Mais l'intérêt de Love that's last provient surtout du deuxième disque : un DVD bourré jusqu'à la gueule d'images et de sons. Cela commence par Music for adults, un documentaire (sous-titré en français) racontant les péripéties d'Oxbow lors d'une tournée européenne. On y voit le groupe jouant dans des salles à moitié désertes ou dans des pubs fréquentés par des camionneurs ("mais qu'est ce qu'un groupe de San Francisco vient faire ici ?" demande une jeune Anglaise), dormant à droite ou à gauche et voyageant dans un van pas très confortable conduit par Dan le bassiste, pourtant "le van le plus grand qu'on ait jamais eu" (dixit). Il y a aussi cette scène dans laquelle Robinson -sorte de Mike Tyson tatoué de pentagrammes et de serpents- donne une fessée à un type ayant voulu participer à la violence provocatrice du groupe sur scène, "hey mec, ce qu'il te faut c'est un concert des Strokes ou des Hives, j'ai entendu dire qu'ils sont très peace and love" martèle alors le chanteur visiblement énervé.

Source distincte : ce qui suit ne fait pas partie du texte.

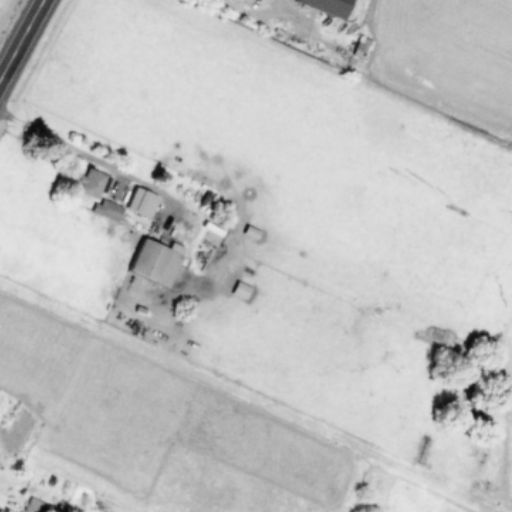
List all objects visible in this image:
building: (234, 1)
building: (323, 7)
road: (21, 38)
road: (67, 141)
building: (89, 185)
building: (104, 212)
crop: (256, 256)
building: (153, 265)
building: (33, 506)
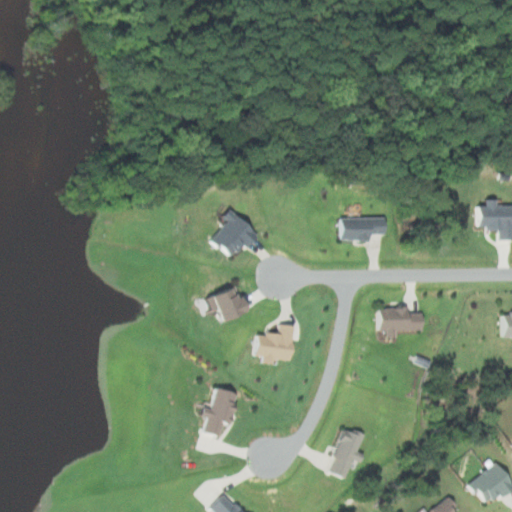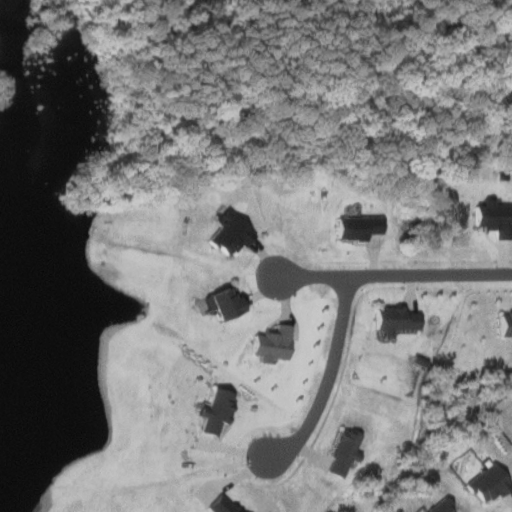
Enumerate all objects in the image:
building: (491, 219)
building: (355, 228)
building: (228, 235)
road: (391, 277)
building: (222, 304)
building: (392, 321)
building: (503, 325)
building: (269, 345)
road: (330, 377)
building: (213, 410)
building: (510, 442)
building: (341, 453)
building: (485, 483)
building: (218, 504)
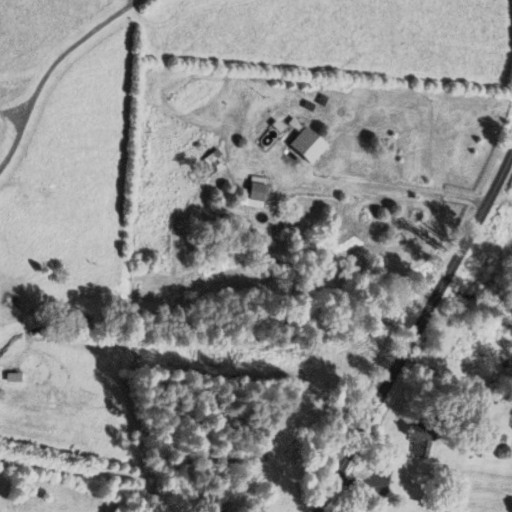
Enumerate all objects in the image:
road: (47, 68)
road: (375, 180)
building: (251, 192)
road: (414, 328)
building: (7, 377)
building: (412, 437)
building: (482, 440)
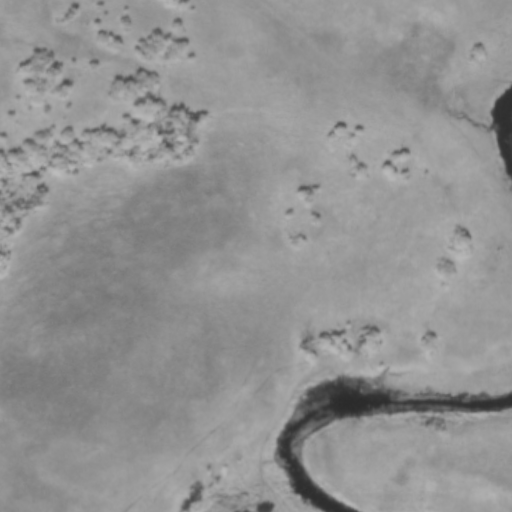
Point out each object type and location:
road: (263, 22)
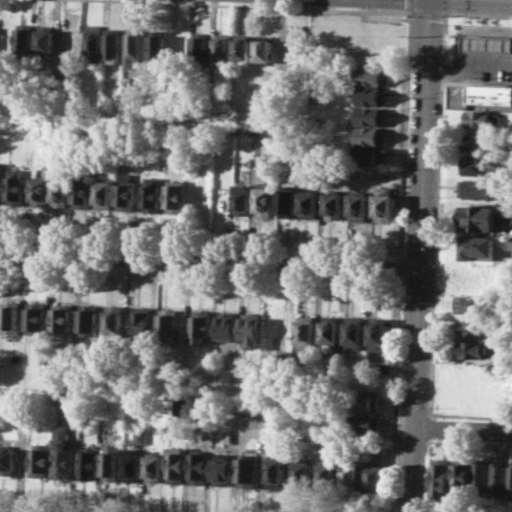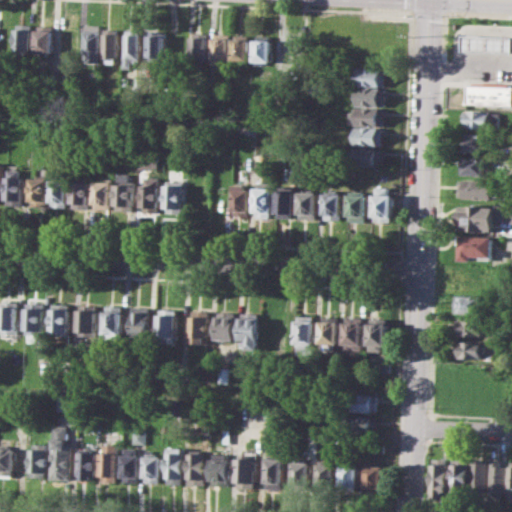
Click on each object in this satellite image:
road: (388, 12)
building: (22, 37)
building: (23, 39)
building: (45, 39)
building: (68, 41)
building: (92, 42)
building: (43, 43)
building: (91, 43)
building: (111, 43)
building: (488, 43)
building: (110, 44)
building: (158, 44)
building: (200, 45)
gas station: (487, 45)
building: (487, 45)
building: (200, 46)
building: (131, 47)
building: (133, 47)
building: (157, 47)
building: (223, 47)
building: (243, 47)
building: (265, 48)
building: (242, 49)
building: (264, 50)
building: (222, 51)
building: (373, 76)
building: (374, 77)
building: (138, 83)
building: (490, 94)
building: (490, 95)
building: (373, 96)
building: (373, 96)
building: (369, 116)
building: (369, 117)
building: (480, 119)
building: (483, 119)
building: (370, 136)
building: (371, 136)
building: (477, 142)
building: (480, 142)
building: (370, 156)
building: (371, 156)
building: (153, 161)
building: (476, 165)
building: (479, 165)
building: (2, 179)
building: (2, 182)
building: (16, 187)
building: (17, 187)
building: (478, 188)
building: (478, 188)
building: (40, 191)
building: (41, 191)
building: (127, 191)
building: (62, 192)
building: (85, 192)
building: (153, 192)
building: (61, 193)
building: (83, 194)
building: (105, 194)
building: (107, 194)
building: (154, 195)
building: (178, 195)
building: (267, 197)
building: (178, 198)
building: (245, 198)
building: (245, 199)
building: (290, 200)
building: (267, 202)
building: (312, 202)
building: (289, 203)
building: (312, 204)
building: (337, 204)
building: (361, 204)
building: (386, 204)
building: (384, 205)
building: (336, 206)
building: (360, 207)
building: (487, 216)
building: (484, 217)
road: (200, 240)
building: (478, 247)
building: (479, 248)
road: (419, 255)
road: (209, 259)
road: (400, 268)
road: (200, 278)
building: (471, 303)
building: (469, 304)
building: (13, 317)
building: (12, 318)
building: (65, 319)
building: (91, 320)
building: (38, 321)
building: (40, 321)
building: (64, 321)
building: (143, 321)
building: (91, 322)
building: (116, 322)
building: (117, 322)
building: (144, 323)
building: (170, 324)
building: (229, 325)
building: (230, 325)
building: (204, 326)
building: (469, 326)
building: (470, 326)
building: (170, 327)
building: (203, 329)
building: (253, 329)
building: (253, 331)
building: (332, 331)
building: (332, 332)
building: (357, 332)
building: (308, 333)
building: (381, 333)
building: (356, 334)
building: (307, 335)
building: (380, 336)
building: (470, 348)
building: (469, 349)
building: (384, 367)
building: (226, 374)
road: (395, 395)
building: (67, 401)
building: (69, 401)
building: (365, 402)
building: (367, 402)
building: (181, 406)
building: (365, 424)
building: (366, 424)
road: (463, 430)
building: (63, 452)
building: (62, 453)
building: (40, 459)
building: (8, 460)
building: (40, 460)
building: (8, 461)
building: (111, 462)
building: (111, 463)
building: (132, 463)
building: (89, 464)
building: (89, 465)
building: (153, 465)
building: (176, 465)
building: (176, 465)
building: (132, 466)
building: (276, 466)
building: (154, 468)
building: (198, 468)
building: (199, 468)
building: (221, 468)
building: (248, 468)
building: (222, 470)
building: (247, 472)
building: (303, 472)
building: (327, 472)
building: (275, 473)
building: (302, 473)
building: (481, 473)
building: (350, 474)
building: (461, 474)
building: (480, 474)
building: (328, 476)
building: (351, 476)
building: (375, 476)
building: (440, 476)
building: (498, 477)
building: (376, 478)
building: (460, 478)
building: (499, 478)
building: (511, 478)
building: (440, 480)
building: (511, 482)
road: (93, 507)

On apprend surtout qu'Oxbow est presque un effet du hasard, une rencontre en studio et que le groupe devait se séparer après l'enregistrement d'un premier et unique album. De manière irrationnelle et sauvage les quatre Californiens y ont pris goût, devenant l'une des entités rock'n'roll les plus captivantes des quinze dernières années mais niant ce statut de groupe culte : "je m'en fous que ma musique plaise ou non puisque moi je l'aime déclare Robinson avant d'ajouter un peu plus tard tout ce qui compte c'est le fric" et d'éclater d'un rire moqueur puisque de toute évidence du fric Oxbow n'en a pas et n'en aura jamais.
Le reste du DVD propose presque une heure et demie d'images de concert sales et jouissives qui rendent complètement justice au bruit assourdissant et au spectacle parfois malsain que génère le groupe sur une scène "-noise, blues and rock'n'roll" disent-ils.